PROBLEM TO SOLVE:
Arrange the lines between the one holding "Which label corresponds" and the one holding "Which box is", inclusive, as a Markdown table with a Row column for the running number and a Line column for the text. Skip blank lines, and leave the pictures out of the answer.

INPUT DATA:
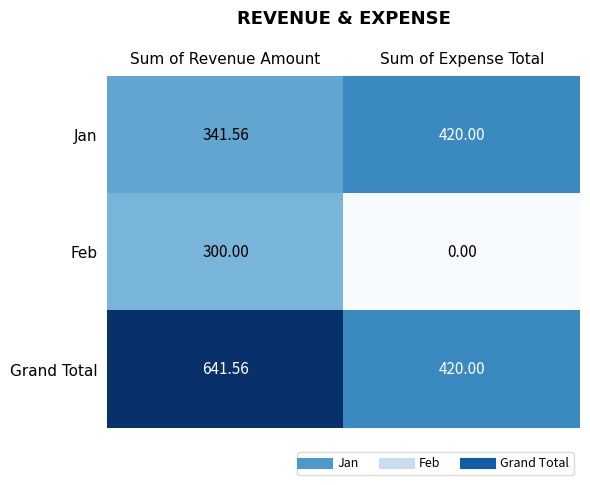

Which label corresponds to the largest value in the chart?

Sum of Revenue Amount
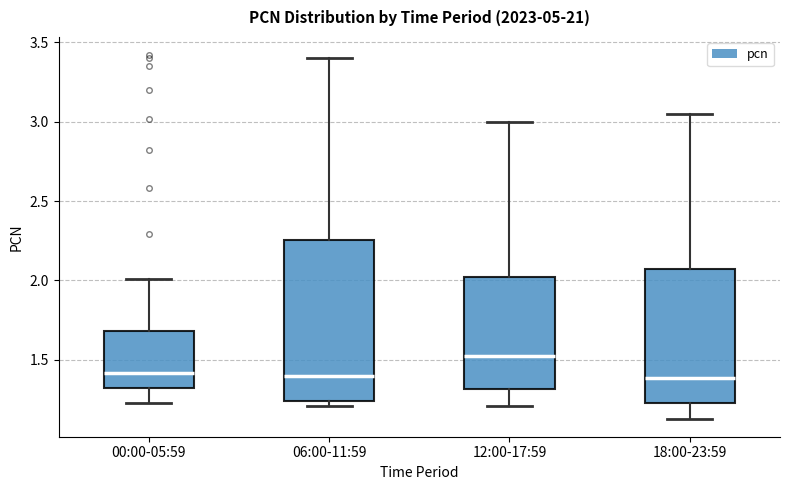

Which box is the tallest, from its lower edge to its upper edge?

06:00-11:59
...
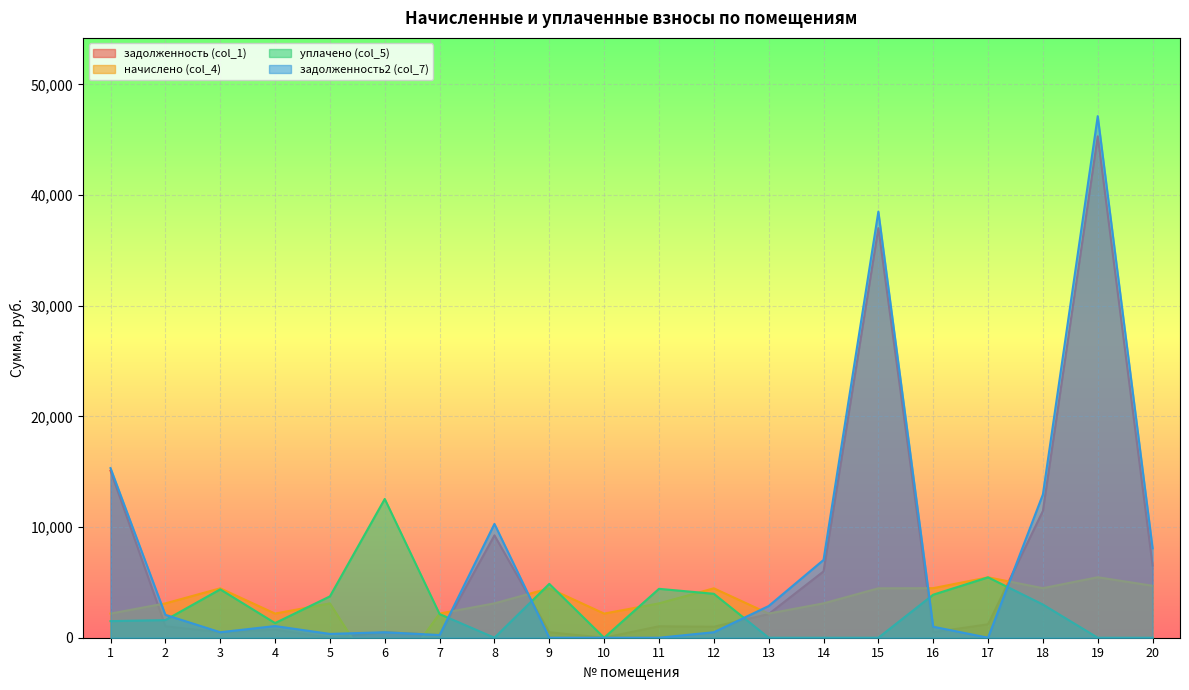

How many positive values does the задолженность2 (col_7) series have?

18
--
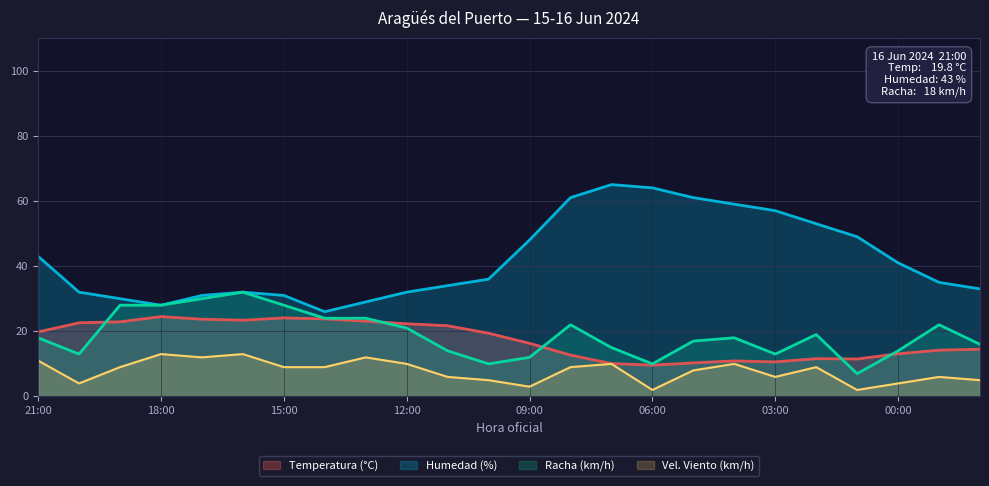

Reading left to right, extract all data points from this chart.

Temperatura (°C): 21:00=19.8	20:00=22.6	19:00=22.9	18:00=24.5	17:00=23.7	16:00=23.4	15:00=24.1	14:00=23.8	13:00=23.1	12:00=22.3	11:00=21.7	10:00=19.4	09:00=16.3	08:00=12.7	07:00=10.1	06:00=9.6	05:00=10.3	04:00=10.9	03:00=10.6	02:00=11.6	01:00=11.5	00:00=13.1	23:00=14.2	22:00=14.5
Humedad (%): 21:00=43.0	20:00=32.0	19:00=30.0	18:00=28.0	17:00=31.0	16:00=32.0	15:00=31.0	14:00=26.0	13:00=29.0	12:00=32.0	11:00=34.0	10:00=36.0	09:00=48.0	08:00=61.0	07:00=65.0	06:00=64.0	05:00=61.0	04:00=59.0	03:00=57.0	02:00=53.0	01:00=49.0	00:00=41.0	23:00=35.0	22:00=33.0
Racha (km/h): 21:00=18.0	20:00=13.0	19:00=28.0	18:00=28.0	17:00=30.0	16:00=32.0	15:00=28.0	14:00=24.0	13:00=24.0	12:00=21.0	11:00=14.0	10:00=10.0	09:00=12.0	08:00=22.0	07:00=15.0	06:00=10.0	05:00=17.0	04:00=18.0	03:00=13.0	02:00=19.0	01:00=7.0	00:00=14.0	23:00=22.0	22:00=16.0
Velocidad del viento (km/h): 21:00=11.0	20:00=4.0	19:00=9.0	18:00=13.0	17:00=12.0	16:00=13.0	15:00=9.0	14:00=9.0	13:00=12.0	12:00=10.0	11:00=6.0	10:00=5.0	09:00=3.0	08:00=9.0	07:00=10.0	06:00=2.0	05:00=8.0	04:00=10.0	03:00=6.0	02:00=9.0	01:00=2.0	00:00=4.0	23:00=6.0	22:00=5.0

TASK RESULT:
| Row | Line |
|---|---|
| 1 | Which label corresponds to the largest value in the chart? |
| 2 | Sum of Revenue Amount |
| 3 | Which box is the tallest, from its lower edge to its upper edge? |